Могли бы еще вернуться назад эти двое, что стояли в раздумчивости над цветочным барьером, могли бы еще рвануть отсюда куда глаза глядят, и, наверное, за ними никто бы не погнался, но все же что-то перевесило на совсем невидимых весах, возле которых в качестве весовщицы, может, хозяйничала цикада, на решающих весах, на которые оба сейчас пристально-пристально смотрели. Но вот раздумью пришел конец… Один из бродяг резко нахмурился и решительно занес ногу через травяной барьер, твердо шагнула она в запутанные ромашковые чащи, в чабрецы и цикории, даже музыка травяная на миг оборвалась, а оркестранты так и брызнули из-под ноги врассыпную…

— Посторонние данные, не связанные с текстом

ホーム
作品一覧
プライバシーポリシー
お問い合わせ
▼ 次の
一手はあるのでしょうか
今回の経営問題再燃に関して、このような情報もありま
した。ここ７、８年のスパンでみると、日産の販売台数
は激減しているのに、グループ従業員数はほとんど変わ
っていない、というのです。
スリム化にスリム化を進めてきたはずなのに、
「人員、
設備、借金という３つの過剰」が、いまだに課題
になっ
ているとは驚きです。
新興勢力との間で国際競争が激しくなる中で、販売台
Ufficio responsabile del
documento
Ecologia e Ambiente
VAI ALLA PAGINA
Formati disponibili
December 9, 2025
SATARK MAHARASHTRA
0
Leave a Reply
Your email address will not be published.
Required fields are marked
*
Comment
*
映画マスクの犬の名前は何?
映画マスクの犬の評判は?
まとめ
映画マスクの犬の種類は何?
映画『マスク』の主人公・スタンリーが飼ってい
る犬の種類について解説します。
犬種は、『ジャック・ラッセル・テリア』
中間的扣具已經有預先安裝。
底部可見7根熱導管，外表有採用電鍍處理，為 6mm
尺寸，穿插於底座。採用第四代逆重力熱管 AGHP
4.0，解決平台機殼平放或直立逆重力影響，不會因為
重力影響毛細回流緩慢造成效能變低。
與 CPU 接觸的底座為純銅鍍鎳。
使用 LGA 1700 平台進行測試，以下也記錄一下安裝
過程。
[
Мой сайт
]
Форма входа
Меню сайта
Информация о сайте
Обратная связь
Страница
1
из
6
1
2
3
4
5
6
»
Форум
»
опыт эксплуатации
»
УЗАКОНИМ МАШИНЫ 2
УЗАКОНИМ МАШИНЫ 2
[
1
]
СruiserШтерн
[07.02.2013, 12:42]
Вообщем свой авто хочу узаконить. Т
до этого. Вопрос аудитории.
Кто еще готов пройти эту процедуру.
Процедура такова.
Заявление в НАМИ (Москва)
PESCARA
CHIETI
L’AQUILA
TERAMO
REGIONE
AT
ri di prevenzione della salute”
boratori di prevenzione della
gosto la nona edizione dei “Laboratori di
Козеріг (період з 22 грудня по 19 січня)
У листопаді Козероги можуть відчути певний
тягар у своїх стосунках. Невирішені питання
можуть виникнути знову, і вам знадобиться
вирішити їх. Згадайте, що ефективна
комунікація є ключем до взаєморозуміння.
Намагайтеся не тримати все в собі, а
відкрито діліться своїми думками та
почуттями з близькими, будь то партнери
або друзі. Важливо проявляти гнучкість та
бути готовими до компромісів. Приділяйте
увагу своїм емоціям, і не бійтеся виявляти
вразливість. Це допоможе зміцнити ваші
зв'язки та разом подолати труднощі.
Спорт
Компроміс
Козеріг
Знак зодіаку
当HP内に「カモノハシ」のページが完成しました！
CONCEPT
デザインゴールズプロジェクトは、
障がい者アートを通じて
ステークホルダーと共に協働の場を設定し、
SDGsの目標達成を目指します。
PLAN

Так сделал Кульбака свой, может, самый решительный в жизни шаг. Вслед за ним и Гена молча переступил эту условную изгородь, из травы сотканную стену, одолеть которую было, может, труднее, чем двухметровую стену из камня. Пересекли зону и на глазах у всех неторопливо направились к лагерной мачте-флагштоку, где уже стояли директор Валерий Иванович в своем невозмутимом спокойствии и Ганна Остаповна, по-матерински улыбающаяся, а Марыся Павловна встречала их, зорко прищурясь, взволнованно прикусив губу. Все, все в напряжении смотрели, вся «Бригантина» притихла, наблюдая, как эти съежившиеся двое шаг за шагом совершали по лагерному полю свой трудный переход, неся к мачте свои опаленные солнцем головы и юное свое раскаяние. Но и это выходило у них по-разному. Гена шел подавленный, словно бы уменьшившийся под тяжестью проступка, а этот… а камышанец, почувствовав себя среди своих, распрямился и к мачте подходил уже с веселой дерзостью, под флагом своей открытой и как бы совсем ни в чем не виноватой улыбки!